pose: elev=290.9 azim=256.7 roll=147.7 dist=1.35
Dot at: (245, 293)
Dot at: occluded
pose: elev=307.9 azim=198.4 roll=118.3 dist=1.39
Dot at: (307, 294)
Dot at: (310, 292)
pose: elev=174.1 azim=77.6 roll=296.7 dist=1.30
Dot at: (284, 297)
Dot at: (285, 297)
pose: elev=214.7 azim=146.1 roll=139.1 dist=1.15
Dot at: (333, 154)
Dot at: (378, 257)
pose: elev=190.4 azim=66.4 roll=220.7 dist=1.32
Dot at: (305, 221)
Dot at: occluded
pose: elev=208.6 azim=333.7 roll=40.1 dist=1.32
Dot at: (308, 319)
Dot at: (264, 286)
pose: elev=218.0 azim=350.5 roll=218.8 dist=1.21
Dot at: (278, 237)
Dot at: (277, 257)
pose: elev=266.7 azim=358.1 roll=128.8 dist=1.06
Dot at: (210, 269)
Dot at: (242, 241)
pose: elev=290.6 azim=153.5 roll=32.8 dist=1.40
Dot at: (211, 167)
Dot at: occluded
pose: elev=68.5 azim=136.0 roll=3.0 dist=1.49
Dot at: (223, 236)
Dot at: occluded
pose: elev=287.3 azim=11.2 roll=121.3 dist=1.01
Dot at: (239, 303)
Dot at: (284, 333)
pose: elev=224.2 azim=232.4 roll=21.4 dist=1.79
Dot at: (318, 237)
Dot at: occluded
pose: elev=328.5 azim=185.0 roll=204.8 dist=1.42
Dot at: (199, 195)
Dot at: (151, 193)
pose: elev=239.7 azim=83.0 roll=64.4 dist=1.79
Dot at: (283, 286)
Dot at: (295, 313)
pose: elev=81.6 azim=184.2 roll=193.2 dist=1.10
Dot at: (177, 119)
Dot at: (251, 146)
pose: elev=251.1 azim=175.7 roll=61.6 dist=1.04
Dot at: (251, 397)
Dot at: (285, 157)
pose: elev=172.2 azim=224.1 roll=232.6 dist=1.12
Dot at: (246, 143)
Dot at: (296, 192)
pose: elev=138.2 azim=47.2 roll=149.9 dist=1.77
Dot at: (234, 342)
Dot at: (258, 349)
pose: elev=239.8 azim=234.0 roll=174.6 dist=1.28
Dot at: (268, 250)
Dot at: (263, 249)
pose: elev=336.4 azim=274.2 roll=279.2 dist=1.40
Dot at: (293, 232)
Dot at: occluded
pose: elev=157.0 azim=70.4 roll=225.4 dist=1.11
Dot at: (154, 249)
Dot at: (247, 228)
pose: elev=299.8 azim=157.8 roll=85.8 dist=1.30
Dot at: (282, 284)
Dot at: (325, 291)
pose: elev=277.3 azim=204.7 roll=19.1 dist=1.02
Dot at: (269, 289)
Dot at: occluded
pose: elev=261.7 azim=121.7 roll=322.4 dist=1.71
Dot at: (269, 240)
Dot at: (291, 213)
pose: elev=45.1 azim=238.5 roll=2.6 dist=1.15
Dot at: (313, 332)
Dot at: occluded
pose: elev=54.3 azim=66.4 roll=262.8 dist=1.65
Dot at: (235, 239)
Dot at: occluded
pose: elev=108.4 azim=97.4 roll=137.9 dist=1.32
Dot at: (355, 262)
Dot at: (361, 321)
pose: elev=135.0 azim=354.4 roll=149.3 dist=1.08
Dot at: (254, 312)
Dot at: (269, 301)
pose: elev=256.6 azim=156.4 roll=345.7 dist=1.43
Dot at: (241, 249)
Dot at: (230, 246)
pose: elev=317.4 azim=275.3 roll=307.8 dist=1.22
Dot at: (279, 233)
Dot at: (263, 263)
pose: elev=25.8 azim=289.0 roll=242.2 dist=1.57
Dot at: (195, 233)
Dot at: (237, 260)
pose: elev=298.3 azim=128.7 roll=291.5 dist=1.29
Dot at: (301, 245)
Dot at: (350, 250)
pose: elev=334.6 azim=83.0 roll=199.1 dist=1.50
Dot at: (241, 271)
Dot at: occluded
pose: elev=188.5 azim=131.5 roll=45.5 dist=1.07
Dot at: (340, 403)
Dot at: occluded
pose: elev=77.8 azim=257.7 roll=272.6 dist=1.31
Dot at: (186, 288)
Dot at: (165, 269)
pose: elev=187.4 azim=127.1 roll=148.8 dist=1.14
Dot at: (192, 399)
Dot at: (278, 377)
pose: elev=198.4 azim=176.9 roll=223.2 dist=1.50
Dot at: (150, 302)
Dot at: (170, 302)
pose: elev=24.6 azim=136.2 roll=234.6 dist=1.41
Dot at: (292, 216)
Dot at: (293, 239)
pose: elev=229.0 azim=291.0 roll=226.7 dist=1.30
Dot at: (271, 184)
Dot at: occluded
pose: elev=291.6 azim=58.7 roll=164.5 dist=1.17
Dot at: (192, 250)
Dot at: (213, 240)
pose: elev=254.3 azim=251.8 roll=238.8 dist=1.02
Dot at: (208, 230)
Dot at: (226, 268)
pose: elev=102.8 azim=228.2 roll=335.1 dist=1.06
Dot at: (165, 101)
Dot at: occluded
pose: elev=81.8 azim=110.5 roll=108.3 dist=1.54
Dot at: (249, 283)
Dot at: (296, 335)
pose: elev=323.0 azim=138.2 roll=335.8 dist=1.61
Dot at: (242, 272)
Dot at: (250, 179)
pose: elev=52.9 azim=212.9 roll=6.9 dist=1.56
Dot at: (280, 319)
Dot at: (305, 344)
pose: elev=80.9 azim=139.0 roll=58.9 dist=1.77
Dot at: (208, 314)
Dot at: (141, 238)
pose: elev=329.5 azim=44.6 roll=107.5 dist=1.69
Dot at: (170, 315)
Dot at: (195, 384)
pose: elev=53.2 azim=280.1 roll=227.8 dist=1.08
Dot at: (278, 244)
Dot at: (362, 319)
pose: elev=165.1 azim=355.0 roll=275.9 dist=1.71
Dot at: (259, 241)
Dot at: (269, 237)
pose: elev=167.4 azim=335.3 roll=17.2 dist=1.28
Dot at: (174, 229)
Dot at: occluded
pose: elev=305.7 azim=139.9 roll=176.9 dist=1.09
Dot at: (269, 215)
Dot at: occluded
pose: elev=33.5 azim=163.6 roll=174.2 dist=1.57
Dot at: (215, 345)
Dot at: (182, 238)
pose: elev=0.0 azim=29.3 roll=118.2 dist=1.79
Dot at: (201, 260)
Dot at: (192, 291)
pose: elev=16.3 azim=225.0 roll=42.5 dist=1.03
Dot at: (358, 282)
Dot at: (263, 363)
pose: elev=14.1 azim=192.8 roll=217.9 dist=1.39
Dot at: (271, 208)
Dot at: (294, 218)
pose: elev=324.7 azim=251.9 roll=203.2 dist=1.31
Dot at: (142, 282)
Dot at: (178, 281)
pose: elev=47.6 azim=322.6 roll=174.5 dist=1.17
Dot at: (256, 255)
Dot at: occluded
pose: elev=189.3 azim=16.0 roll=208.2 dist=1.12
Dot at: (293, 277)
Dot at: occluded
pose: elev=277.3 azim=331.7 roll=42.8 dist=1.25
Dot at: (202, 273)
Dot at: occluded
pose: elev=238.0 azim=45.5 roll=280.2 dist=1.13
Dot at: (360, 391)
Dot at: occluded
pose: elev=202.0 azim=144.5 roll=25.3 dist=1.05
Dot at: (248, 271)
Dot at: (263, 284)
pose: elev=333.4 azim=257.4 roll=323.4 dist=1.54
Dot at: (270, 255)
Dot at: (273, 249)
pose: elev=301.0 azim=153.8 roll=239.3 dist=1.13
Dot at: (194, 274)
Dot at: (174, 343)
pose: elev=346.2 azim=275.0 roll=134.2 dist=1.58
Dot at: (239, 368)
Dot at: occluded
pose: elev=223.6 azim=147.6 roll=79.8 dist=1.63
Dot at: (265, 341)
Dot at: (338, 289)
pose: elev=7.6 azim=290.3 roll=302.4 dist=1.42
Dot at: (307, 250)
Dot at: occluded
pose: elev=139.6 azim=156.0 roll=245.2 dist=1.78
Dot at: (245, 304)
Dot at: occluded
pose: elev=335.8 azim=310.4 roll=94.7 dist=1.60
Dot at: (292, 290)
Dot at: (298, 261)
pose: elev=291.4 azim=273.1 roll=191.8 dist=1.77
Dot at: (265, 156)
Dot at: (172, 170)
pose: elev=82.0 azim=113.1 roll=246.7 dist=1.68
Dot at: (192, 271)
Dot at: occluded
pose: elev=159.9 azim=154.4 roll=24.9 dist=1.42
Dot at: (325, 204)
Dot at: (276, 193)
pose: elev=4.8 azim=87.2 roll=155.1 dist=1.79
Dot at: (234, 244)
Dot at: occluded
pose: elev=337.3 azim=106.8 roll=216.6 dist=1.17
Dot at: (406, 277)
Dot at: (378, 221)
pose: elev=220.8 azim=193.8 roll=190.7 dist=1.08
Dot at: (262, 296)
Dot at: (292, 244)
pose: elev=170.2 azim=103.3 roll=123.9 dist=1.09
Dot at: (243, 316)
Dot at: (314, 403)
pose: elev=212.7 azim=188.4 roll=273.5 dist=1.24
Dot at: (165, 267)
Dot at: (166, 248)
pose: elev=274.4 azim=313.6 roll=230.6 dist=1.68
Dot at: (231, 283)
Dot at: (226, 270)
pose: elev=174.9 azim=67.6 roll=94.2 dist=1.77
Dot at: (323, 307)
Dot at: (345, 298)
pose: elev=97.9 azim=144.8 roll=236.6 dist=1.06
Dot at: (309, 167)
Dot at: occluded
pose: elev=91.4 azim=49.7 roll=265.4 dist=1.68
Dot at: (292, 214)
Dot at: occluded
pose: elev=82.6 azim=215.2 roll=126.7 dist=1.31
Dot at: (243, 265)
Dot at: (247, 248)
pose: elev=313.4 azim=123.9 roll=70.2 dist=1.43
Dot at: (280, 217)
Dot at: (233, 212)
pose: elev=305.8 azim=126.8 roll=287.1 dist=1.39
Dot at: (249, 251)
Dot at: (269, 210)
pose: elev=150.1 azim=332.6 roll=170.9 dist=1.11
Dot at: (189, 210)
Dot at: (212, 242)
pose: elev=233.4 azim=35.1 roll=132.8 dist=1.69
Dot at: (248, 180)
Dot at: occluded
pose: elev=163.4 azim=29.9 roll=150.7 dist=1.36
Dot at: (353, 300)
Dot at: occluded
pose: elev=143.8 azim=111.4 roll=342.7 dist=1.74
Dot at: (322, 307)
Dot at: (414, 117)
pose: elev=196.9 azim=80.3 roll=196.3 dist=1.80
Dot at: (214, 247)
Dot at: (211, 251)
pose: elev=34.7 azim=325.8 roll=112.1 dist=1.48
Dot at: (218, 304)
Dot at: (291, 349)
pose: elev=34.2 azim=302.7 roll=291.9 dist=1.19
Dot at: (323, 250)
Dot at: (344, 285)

▸ What you need to do
Reproduce the listing above without any changes, covering the stretch from its first line through the line that contains "Dot at: (285, 157)".

▸ In response
pose: elev=290.9 azim=256.7 roll=147.7 dist=1.35
Dot at: (245, 293)
Dot at: occluded
pose: elev=307.9 azim=198.4 roll=118.3 dist=1.39
Dot at: (307, 294)
Dot at: (310, 292)
pose: elev=174.1 azim=77.6 roll=296.7 dist=1.30
Dot at: (284, 297)
Dot at: (285, 297)
pose: elev=214.7 azim=146.1 roll=139.1 dist=1.15
Dot at: (333, 154)
Dot at: (378, 257)
pose: elev=190.4 azim=66.4 roll=220.7 dist=1.32
Dot at: (305, 221)
Dot at: occluded
pose: elev=208.6 azim=333.7 roll=40.1 dist=1.32
Dot at: (308, 319)
Dot at: (264, 286)
pose: elev=218.0 azim=350.5 roll=218.8 dist=1.21
Dot at: (278, 237)
Dot at: (277, 257)
pose: elev=266.7 azim=358.1 roll=128.8 dist=1.06
Dot at: (210, 269)
Dot at: (242, 241)
pose: elev=290.6 azim=153.5 roll=32.8 dist=1.40
Dot at: (211, 167)
Dot at: occluded
pose: elev=68.5 azim=136.0 roll=3.0 dist=1.49
Dot at: (223, 236)
Dot at: occluded
pose: elev=287.3 azim=11.2 roll=121.3 dist=1.01
Dot at: (239, 303)
Dot at: (284, 333)
pose: elev=224.2 azim=232.4 roll=21.4 dist=1.79
Dot at: (318, 237)
Dot at: occluded
pose: elev=328.5 azim=185.0 roll=204.8 dist=1.42
Dot at: (199, 195)
Dot at: (151, 193)
pose: elev=239.7 azim=83.0 roll=64.4 dist=1.79
Dot at: (283, 286)
Dot at: (295, 313)
pose: elev=81.6 azim=184.2 roll=193.2 dist=1.10
Dot at: (177, 119)
Dot at: (251, 146)
pose: elev=251.1 azim=175.7 roll=61.6 dist=1.04
Dot at: (251, 397)
Dot at: (285, 157)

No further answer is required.